• [What you have to do]:
Where in the data does the word "arxiv" appear? Find those lines and copy them.

Recorded data:
━━━━━━━━
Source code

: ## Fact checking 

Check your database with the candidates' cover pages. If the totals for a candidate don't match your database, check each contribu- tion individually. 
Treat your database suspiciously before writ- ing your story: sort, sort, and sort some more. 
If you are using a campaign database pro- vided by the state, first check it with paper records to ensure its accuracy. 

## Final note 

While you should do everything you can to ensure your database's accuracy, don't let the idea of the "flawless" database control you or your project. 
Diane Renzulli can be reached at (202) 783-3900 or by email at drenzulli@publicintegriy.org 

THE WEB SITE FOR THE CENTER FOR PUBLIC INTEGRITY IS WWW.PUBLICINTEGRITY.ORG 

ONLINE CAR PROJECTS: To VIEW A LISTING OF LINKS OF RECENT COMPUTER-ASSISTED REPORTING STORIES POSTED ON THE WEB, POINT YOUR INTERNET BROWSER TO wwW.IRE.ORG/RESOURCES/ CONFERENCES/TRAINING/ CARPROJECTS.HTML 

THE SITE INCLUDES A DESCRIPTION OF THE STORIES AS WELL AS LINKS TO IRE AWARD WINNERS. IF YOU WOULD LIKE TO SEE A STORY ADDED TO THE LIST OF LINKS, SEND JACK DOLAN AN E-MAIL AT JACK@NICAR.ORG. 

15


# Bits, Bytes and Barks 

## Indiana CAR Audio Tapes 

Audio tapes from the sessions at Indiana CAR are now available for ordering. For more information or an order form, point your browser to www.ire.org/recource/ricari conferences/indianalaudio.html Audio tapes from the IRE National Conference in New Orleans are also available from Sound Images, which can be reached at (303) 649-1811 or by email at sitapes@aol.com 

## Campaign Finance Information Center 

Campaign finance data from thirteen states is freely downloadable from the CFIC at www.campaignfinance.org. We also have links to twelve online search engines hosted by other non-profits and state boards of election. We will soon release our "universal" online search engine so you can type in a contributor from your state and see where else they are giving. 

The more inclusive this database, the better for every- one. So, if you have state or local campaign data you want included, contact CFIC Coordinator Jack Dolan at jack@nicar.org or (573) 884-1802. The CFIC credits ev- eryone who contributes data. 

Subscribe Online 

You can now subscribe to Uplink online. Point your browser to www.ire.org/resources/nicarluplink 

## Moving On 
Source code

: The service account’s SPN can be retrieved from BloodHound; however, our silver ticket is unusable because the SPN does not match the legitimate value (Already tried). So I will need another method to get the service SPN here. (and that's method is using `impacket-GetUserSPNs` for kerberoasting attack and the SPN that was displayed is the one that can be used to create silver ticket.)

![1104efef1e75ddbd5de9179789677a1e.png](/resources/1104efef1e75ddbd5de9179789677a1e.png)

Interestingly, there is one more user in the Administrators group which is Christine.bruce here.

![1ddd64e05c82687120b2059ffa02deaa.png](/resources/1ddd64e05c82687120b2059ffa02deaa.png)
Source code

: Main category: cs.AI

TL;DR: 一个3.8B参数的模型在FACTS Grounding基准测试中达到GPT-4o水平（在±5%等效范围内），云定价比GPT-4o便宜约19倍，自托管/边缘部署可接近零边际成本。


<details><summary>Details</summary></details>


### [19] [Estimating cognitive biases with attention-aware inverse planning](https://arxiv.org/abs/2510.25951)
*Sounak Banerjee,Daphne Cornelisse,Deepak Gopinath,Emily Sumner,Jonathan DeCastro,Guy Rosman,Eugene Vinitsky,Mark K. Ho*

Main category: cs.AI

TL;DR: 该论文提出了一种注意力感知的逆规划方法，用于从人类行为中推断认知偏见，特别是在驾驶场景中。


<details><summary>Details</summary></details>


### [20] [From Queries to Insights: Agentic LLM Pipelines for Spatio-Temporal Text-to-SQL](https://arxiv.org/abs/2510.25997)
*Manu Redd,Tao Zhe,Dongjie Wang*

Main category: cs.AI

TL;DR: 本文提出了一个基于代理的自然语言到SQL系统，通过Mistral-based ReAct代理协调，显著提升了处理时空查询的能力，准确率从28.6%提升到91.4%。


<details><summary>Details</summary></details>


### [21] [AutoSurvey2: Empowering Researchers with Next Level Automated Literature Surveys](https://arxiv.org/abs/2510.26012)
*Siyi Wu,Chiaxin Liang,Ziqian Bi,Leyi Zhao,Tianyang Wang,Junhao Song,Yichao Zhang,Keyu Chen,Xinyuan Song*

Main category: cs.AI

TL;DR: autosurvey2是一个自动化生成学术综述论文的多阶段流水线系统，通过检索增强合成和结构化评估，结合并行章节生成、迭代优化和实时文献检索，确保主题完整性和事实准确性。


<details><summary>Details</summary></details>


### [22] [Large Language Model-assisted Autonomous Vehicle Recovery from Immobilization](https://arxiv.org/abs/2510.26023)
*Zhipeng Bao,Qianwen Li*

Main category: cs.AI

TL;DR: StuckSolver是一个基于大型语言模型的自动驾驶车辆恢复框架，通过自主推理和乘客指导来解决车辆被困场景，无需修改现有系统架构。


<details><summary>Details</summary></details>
━━━━━━━━
• [Response area]:
### [19] [Estimating cognitive biases with attention-aware inverse planning](https://arxiv.org/abs/2510.25951)
### [20] [From Queries to Insights: Agentic LLM Pipelines for Spatio-Temporal Text-to-SQL](https://arxiv.org/abs/2510.25997)
### [21] [AutoSurvey2: Empowering Researchers with Next Level Automated Literature Surveys](https://arxiv.org/abs/2510.26012)
### [22] [Large Language Model-assisted Autonomous Vehicle Recovery from Immobilization](https://arxiv.org/abs/2510.26023)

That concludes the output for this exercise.